The .png output files should be in your working directory, you can open them in Gitpod to view numbers of families showing gains or losses across the species tree.

High-resolution version

You can find a better version of the figure on Gitpod at /workspace/biodivinfo/data/Session4/CAFE_gains_tree.png and /workspace/biodivinfo/data/Session4/CAFE_losses_tree.png. Or you can also see them here: gains & losses

Questions:

Which internal node shows the most gains?
Which internal node shows the most losses?

Answer

The node between species 224129 and 7054 shows the most gains (230).
The node between species 115357 and 7070 shows the most losses (116).

A reminder of the species in our tree:

Comparing ancestral gene content estimates with reconciliation results

As a final step we can compare the results from our previous gene-tree-species-tree reconciliation of orthogroup 10261at7041 with those from gene family ancestral state reconstruction.

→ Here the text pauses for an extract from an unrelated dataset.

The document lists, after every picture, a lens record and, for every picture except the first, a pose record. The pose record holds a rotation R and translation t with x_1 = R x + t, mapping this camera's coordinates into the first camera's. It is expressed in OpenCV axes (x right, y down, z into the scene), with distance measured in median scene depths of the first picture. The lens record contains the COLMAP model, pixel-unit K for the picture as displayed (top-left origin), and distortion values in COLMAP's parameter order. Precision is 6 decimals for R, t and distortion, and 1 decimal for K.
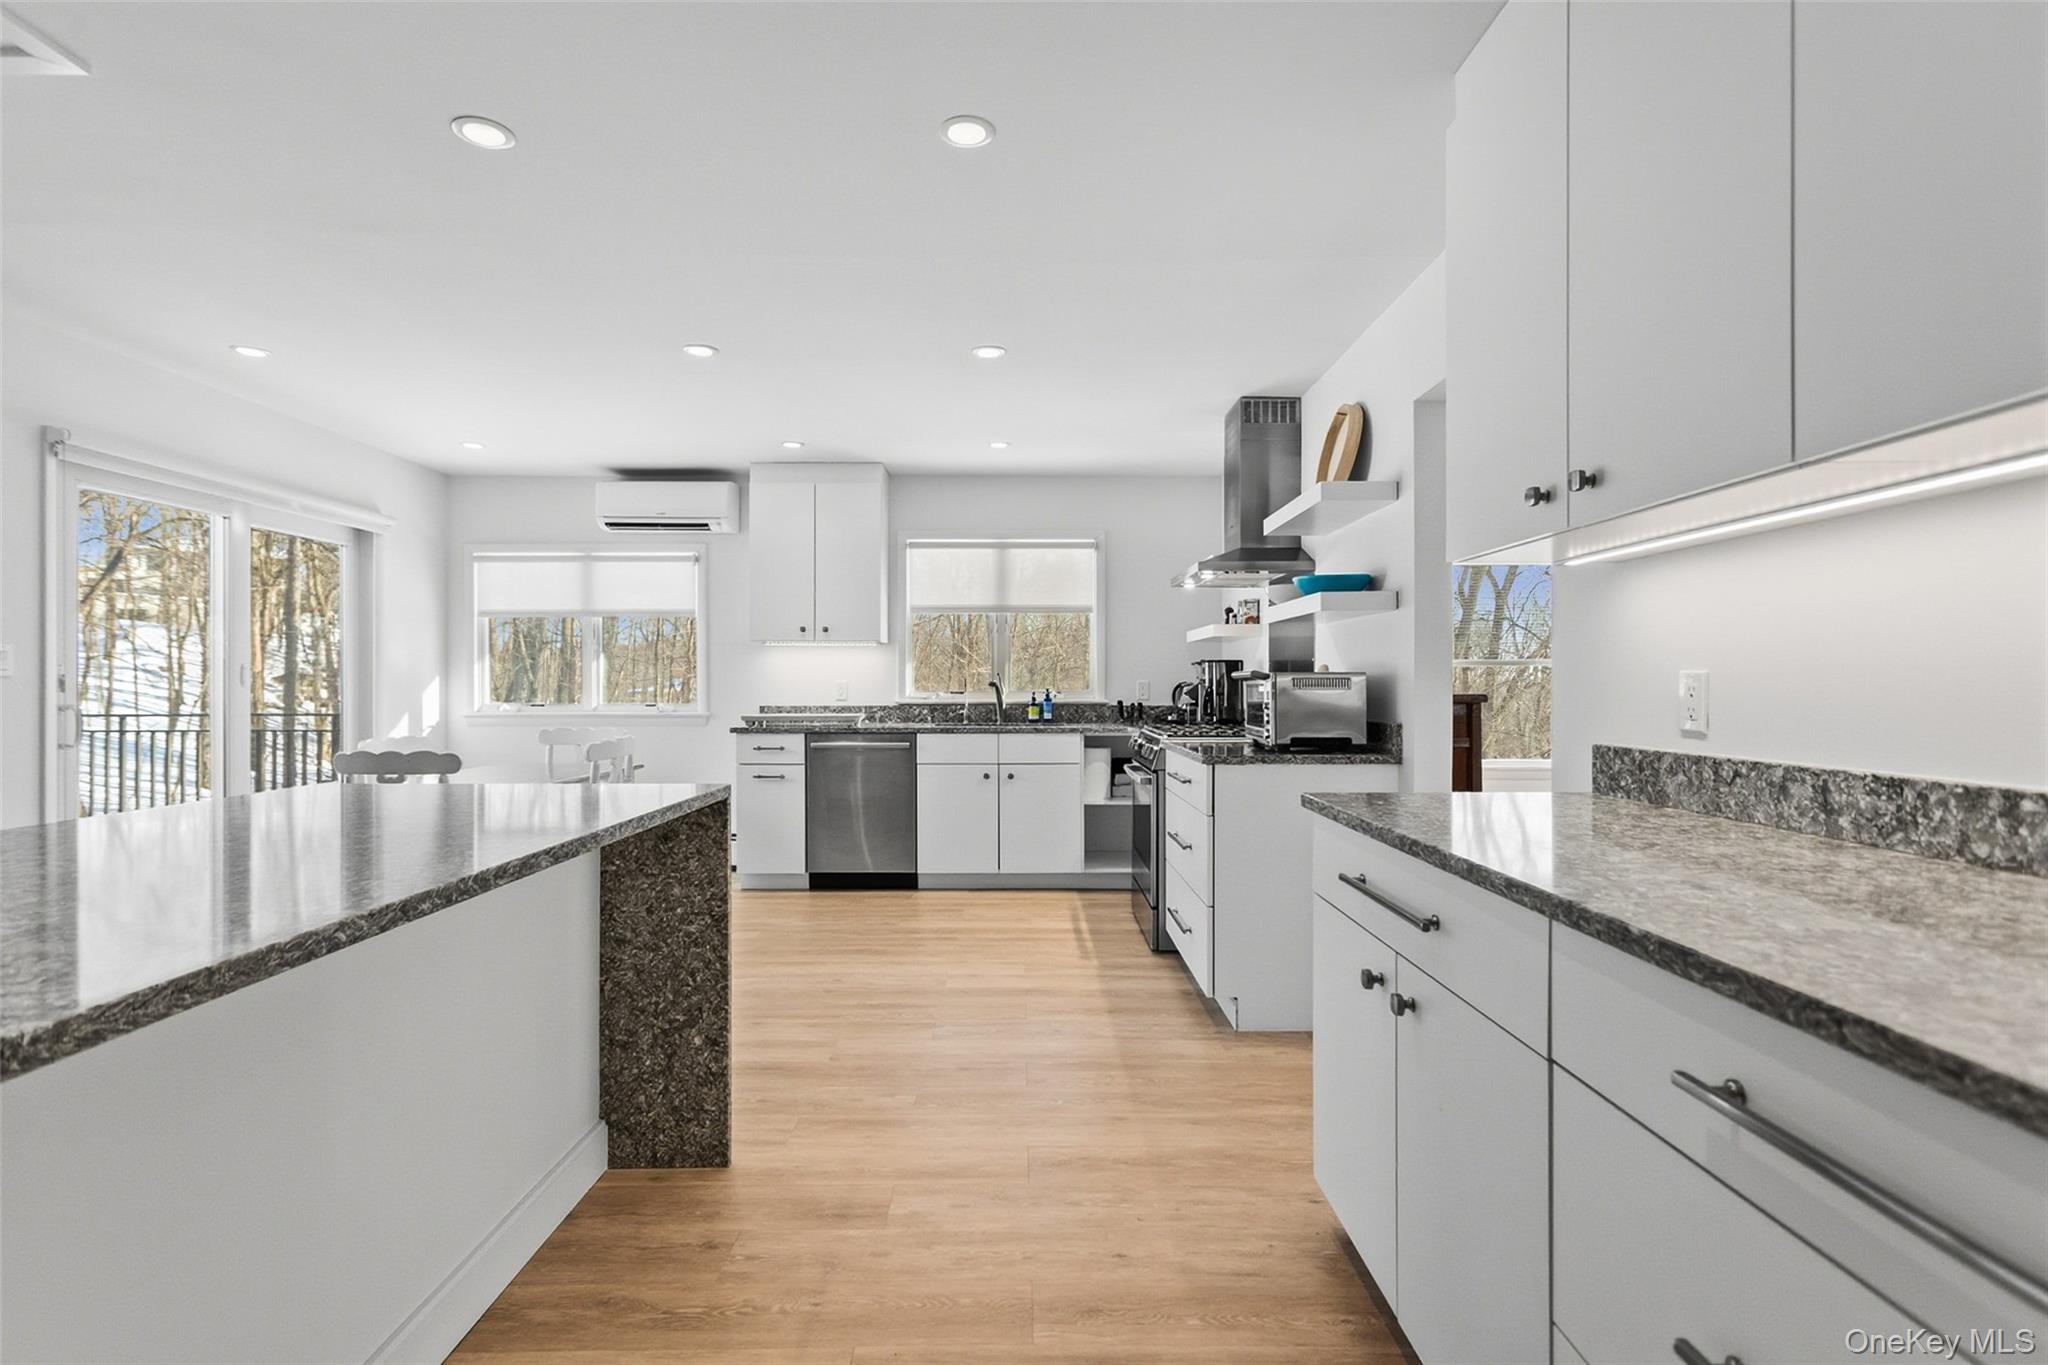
lens RADIAL K [[987.9, 0, 1026.2], [0, 987.9, 682.1], [0, 0, 1]] dist [0.005748, 0.000458]
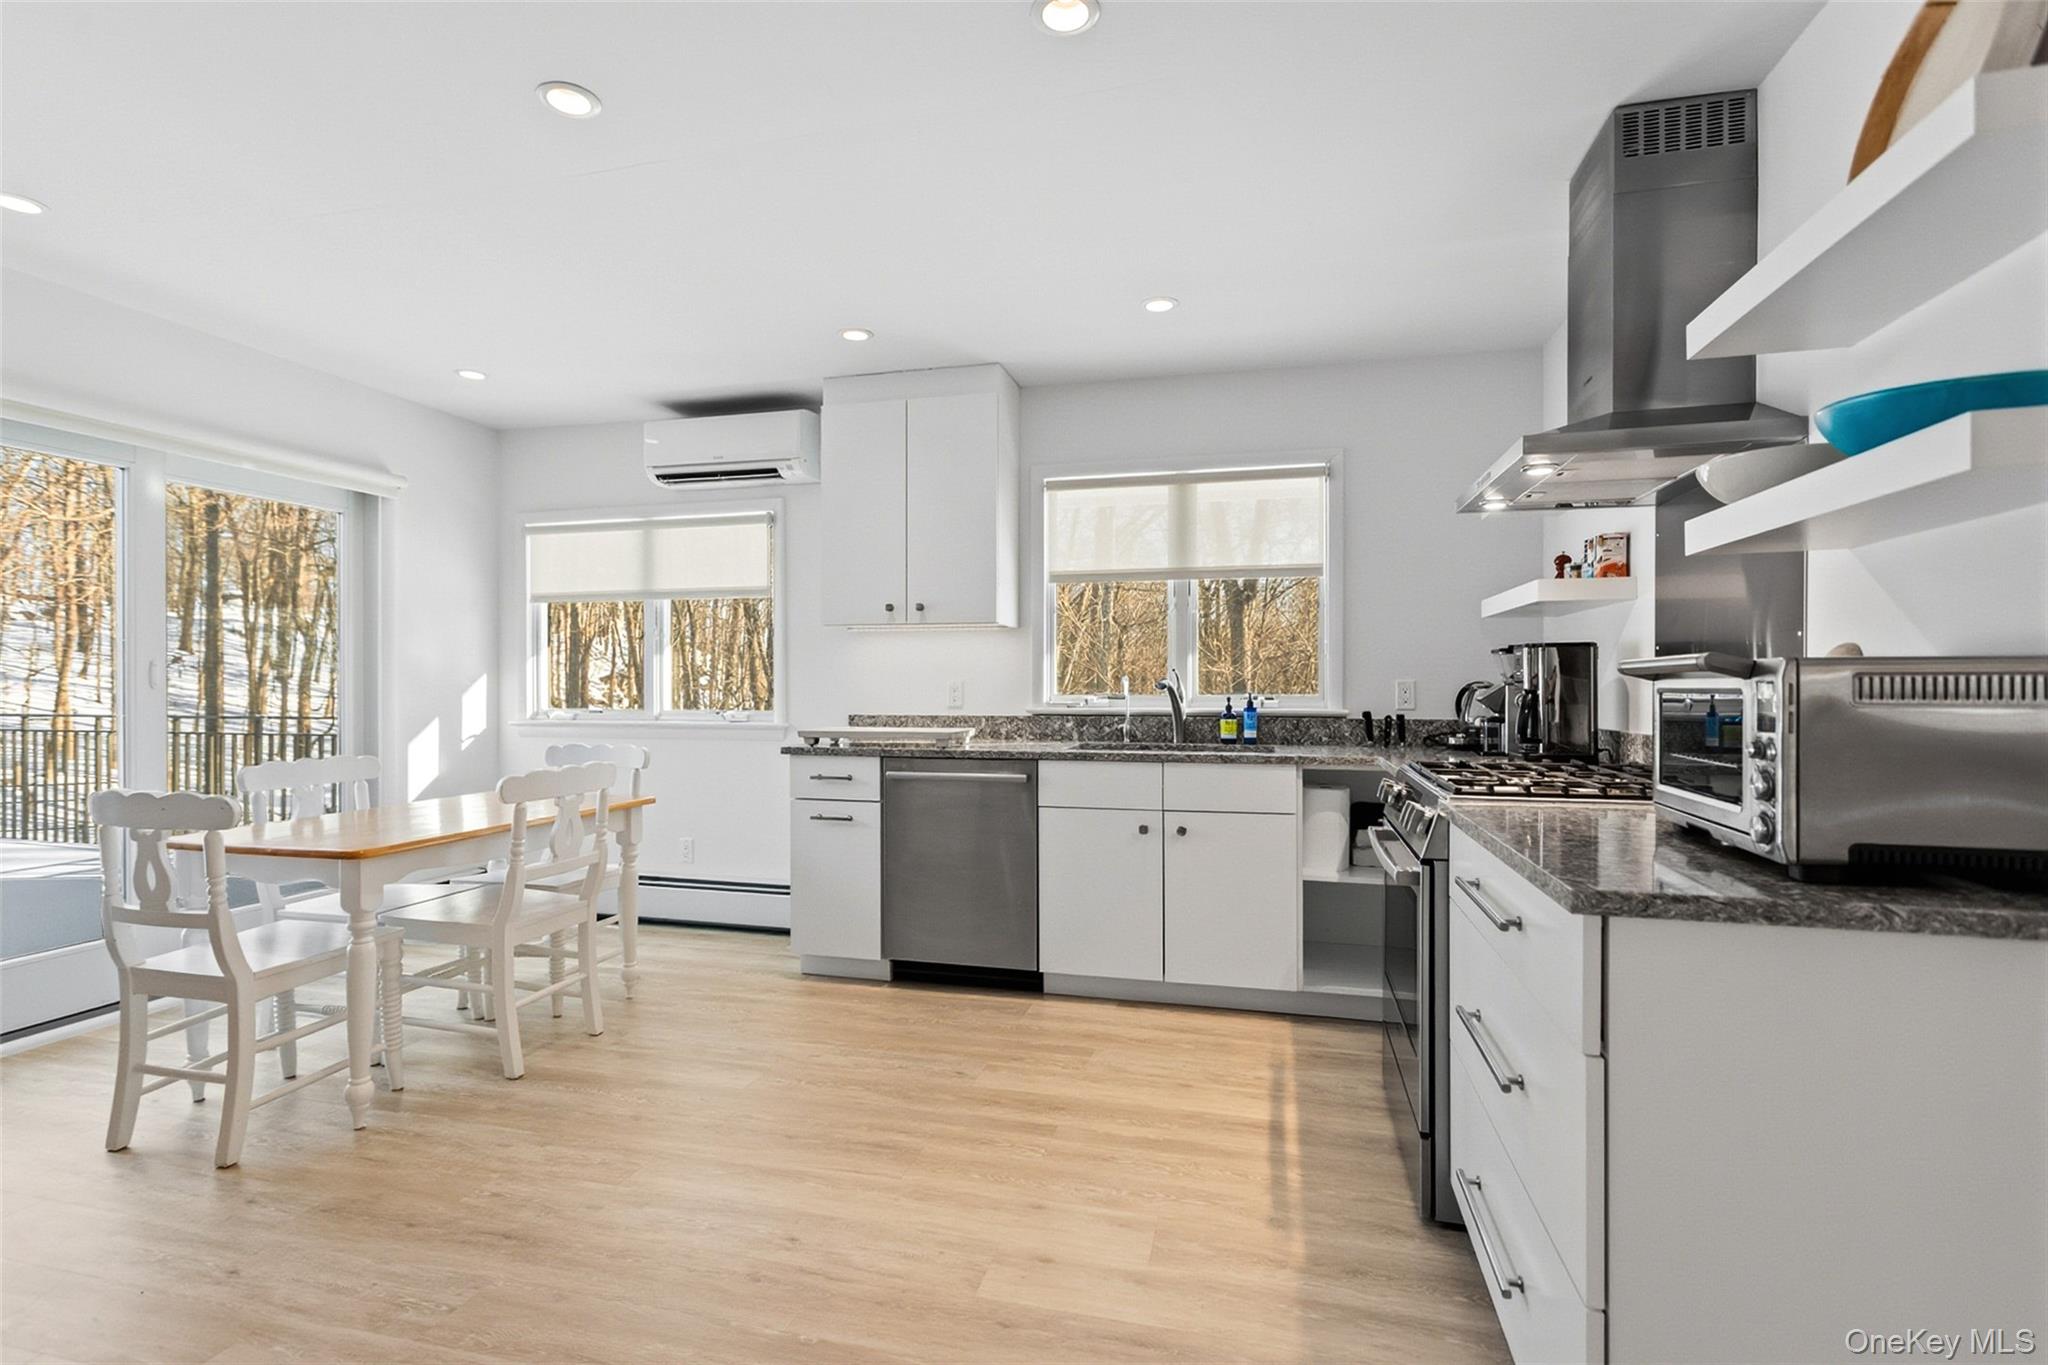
lens RADIAL K [[987.9, 0, 1017.8], [0, 987.9, 686.3], [0, 0, 1]] dist [0.005748, 0.000458]
pose [[0.966122, 0.000247, -0.258085, 0.045448], [0.001095, 0.999987, 0.005056, -0.000907], [0.258083, -0.005167, 0.966109, 0.352535]]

Extract the gain-loss annotated tree for 10261at7041 from the CAFE results:

grep 10261at7041 results/Base_asr.tre

Copy the output of the previous grep command (which is a Newick tree) and open it in iTOL as we did before - note that the Newick tree starts with the first open parenthesis and ends with the semicolon. Use the Advanced Control Panel to Display the Node IDs and view internal node annotations.

Note

You can also find the Newick file on gitpod at: /workspace/biodivinfo/data/Session4/10261at7041_reconstruction.nwk

If you did not manage to visualise the tree

You can find it on Gitpod at /workspace/biodivinfo/data/Session4/tree_10261at7041_CAFE.jpg. Or you can directly see it here.

Terminal nodes (leaves) are labelled with the species (green), CAFE’s own numbering of all nodes in the tree (yellow) and finally gene the copy number (pink). Nodes inside the tree are labelled with the internal CAFE numbering of all nodes in the tree (yellow) and the gene the copy number (pink).

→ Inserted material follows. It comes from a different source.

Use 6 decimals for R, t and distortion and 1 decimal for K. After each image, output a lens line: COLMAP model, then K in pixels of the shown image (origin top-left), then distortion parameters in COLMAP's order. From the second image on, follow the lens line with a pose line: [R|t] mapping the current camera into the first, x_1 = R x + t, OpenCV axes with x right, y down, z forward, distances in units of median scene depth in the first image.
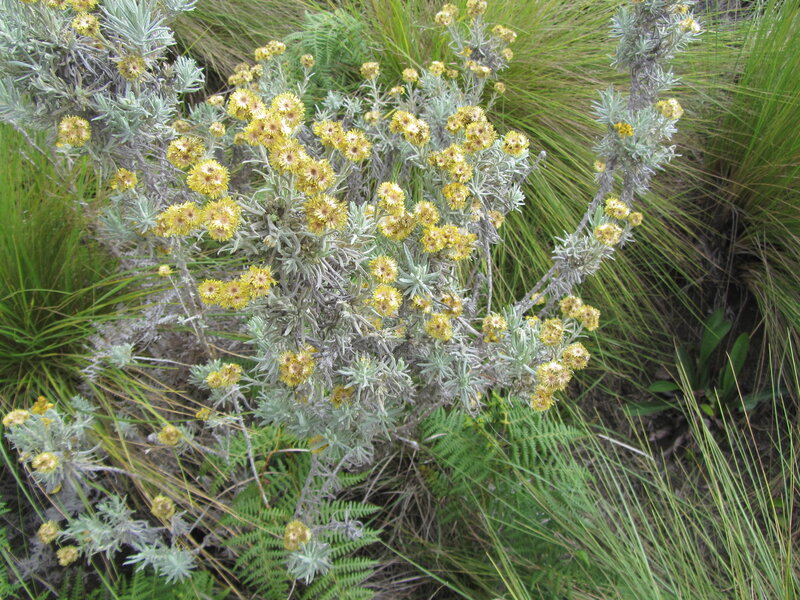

Nodes exhibiting significant changes from their ancestral states are indicated with an asterisk (*). We can now place our CAFE estimates next to our treerecs estimates to compare the results from the two approaches:

Question: Do the ancestral state reconstructions results (CAFE) agree with the tree reconciliation events (treerecs - after asking it to ignore low-confidence nodes)?

Answer

Yes, they perfectly agree with each other!

Congratulations, you made it to the end!